Positional Bias in In-Context Learning: What We Found

In our recent EMNLP 2025 paper, we investigate a subtle but impactful phenomenon in large language models: where you place your demonstration examples in a prompt significantly affects model performance.

The Setup

In-context learning (ICL) involves providing a few examples (demonstrations) in the prompt to guide model behavior — without any gradient updates. A standard prompt looks like this:

Input: "The movie was fantastic!" → Sentiment: Positive
Input: "I hated every minute."    → Sentiment: Negative
Input: "What a delightful surprise!" → Sentiment: ???
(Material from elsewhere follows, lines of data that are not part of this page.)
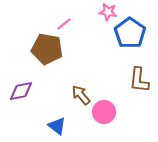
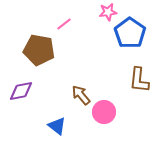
pink star: rotated 18 degrees counterclockwise
brown pentagon: moved 8 px left, 1 px down
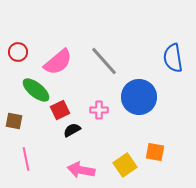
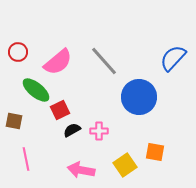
blue semicircle: rotated 52 degrees clockwise
pink cross: moved 21 px down
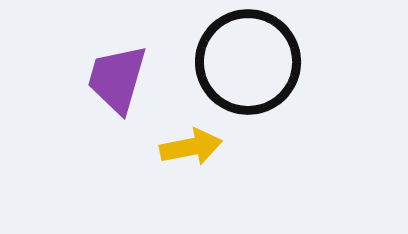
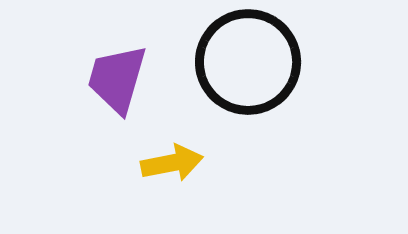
yellow arrow: moved 19 px left, 16 px down
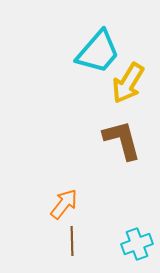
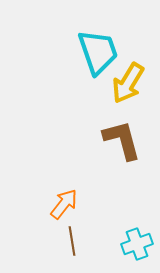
cyan trapezoid: rotated 60 degrees counterclockwise
brown line: rotated 8 degrees counterclockwise
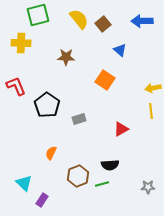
The implicit assumption has been that the model weighs all demonstrations equally. Our work challenges this assumption.

What We Found

Our large-scale evaluation across multiple LLMs and tasks reveals that demonstrations placed earlier in the context window tend to exert stronger influence on predictions than those placed near the query. This primacy bias is distinct from the well-known recency bias and varies significantly by model family and task type.

Accuracy vs. demo position across LLMs — Figure 1: Accuracy varies significantly based on where demonstrations are placed in the prompt. Earlier positions show stronger primacy effects, especially in smaller models.

Concretely, we find:

A swing of 5–8% in accuracy from demo reordering alone on classification tasks
Primacy effects are stronger in smaller models; frontier models show more uniform weighting
The effect is amplified when demonstrations span diverse label categories

Practical Implications

Based on our findings, we distill a set of prompt-design recommendations:

For shorter contexts: Place your most informative or representative examples first.
For longer contexts: Distribute diverse demonstrations throughout to dilute positional effects.
For few-shot classification: Be intentional about the label distribution near the beginning of your prompt.

Looking Forward

This work motivates our follow-up project, Flip-Rate No More, which develops position-aware controllers to actively mitigate positional sensitivity — making ICL more robust regardless of how demonstrations are arranged.